**Brief 1:** Transcribe the podcast episode page word for word, everything from "Before you despair" down to "tool any time.".

**Document excerpt:**
- Opening Delimiter -

Episode 111: All Ducks in a Row!

What the Duck!
The align tool is not very visible in the toolbox, but can be very handy for arranging text or several layers. I use it for example to tile map snippets that I have copied from the web.

Before you despair while using this tool, think about where you align to. What is you anchor and how do you want to place your snippets. Then you’ll find a sequence of steps to get to your result. This needs a bit thinking but beats moving with the move tool any time.

If you watch these videos with a mobile device you should consider to switch the feed to the new MOBILE feed. And I still need help with iTunes! Apple locks Linux users out of the system – and I will not install Windows here.

If you are a photographer, you have to go over to WTF WTD – What the Duck! A daily comic about photography. It’s a must.

The TOC

00:19 Welcome
00:25 The new mobile feed
03:17 The Align tool
03:49 Create some layers to try the tool on
06:00 Moving layers using the move tool
06:40 Centering a layer using the align tool
08:00 Aligning layers to each other
08:50 Distributing layers
09:30 Selecting layers using the rubber-band select
11:00 Summary
13:19 Reminder about the mobile feed
14:46 The End

Creative Commons License
Meet the GIMP Video Podcast by Rolf Steinort and Philippe Demartin is licensed under a Creative Commons Attribution-Share Alike 3.0 Germany License.
Permissions beyond the scope of this license may be available at http://meetthegimp.org.

14 thoughts on “Episode 111: All Ducks in a Row!

  1. Here’s a go at a TOC:

    http://meetthegimp.org/episode-111-all-ducks-in-a-row/
    Episode 111: All Ducks in a Row!

- Closing Delimiter -

**Recorded information:**
- Opening Delimiter -

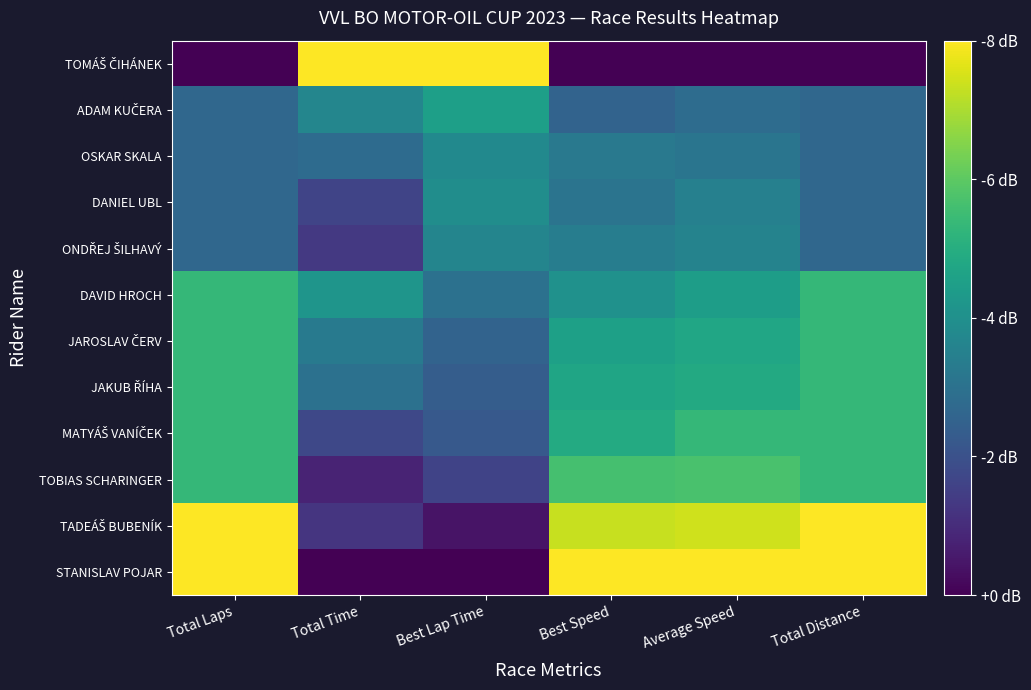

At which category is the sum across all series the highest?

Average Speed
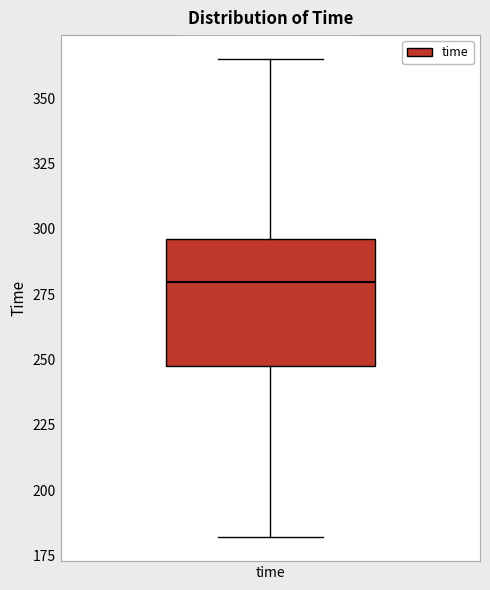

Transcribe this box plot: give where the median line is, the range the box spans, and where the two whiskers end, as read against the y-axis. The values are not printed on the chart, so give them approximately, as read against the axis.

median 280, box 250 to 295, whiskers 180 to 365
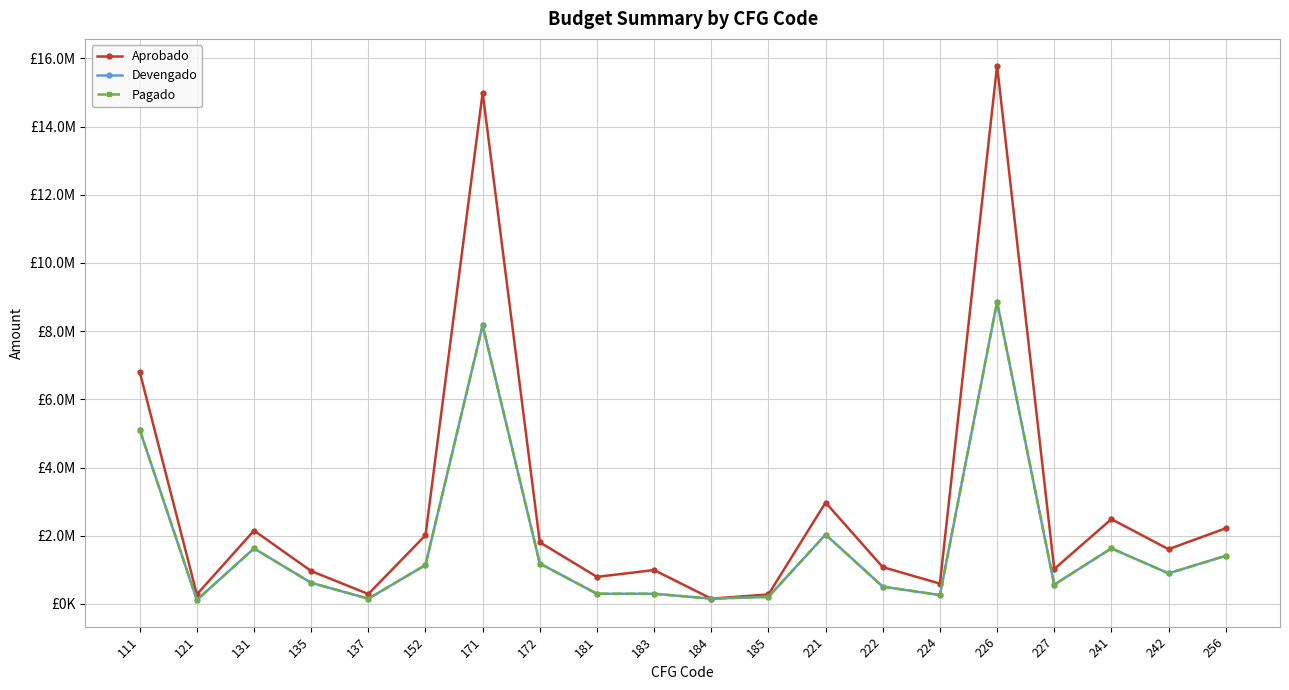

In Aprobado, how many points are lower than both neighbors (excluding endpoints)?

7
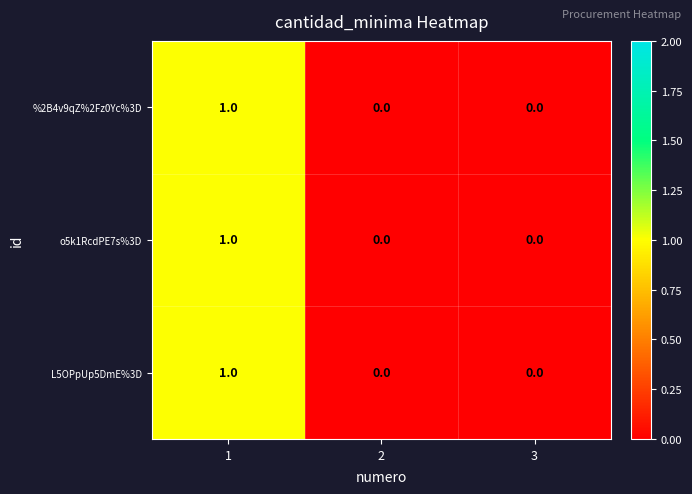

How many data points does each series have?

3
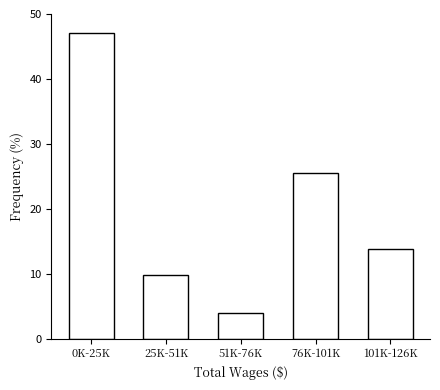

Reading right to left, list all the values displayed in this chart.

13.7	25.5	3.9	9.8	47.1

- Closing Delimiter -

**Brief 2:** Rewrite all of the chart entries above with "chart" replaced by "figure" and nothing else changed. Leave the pictures out of your answer.

**Answer space 1:**
Before you despair while using this tool, think about where you align to. What is you anchor and how do you want to place your snippets. Then you’ll find a sequence of steps to get to your result. This needs a bit thinking but beats moving with the move tool any time.

**Answer space 2:**
At which category is the sum across all series the highest?

Average Speed

Transcribe this box plot: give where the median line is, the range the box spans, and where the two whiskers end, as read against the y-axis. The values are not printed on the figure, so give them approximately, as read against the axis.

median 280, box 250 to 295, whiskers 180 to 365

In Aprobado, how many points are lower than both neighbors (excluding endpoints)?

7

How many data points does each series have?

3

Reading right to left, list all the values displayed in this figure.

13.7	25.5	3.9	9.8	47.1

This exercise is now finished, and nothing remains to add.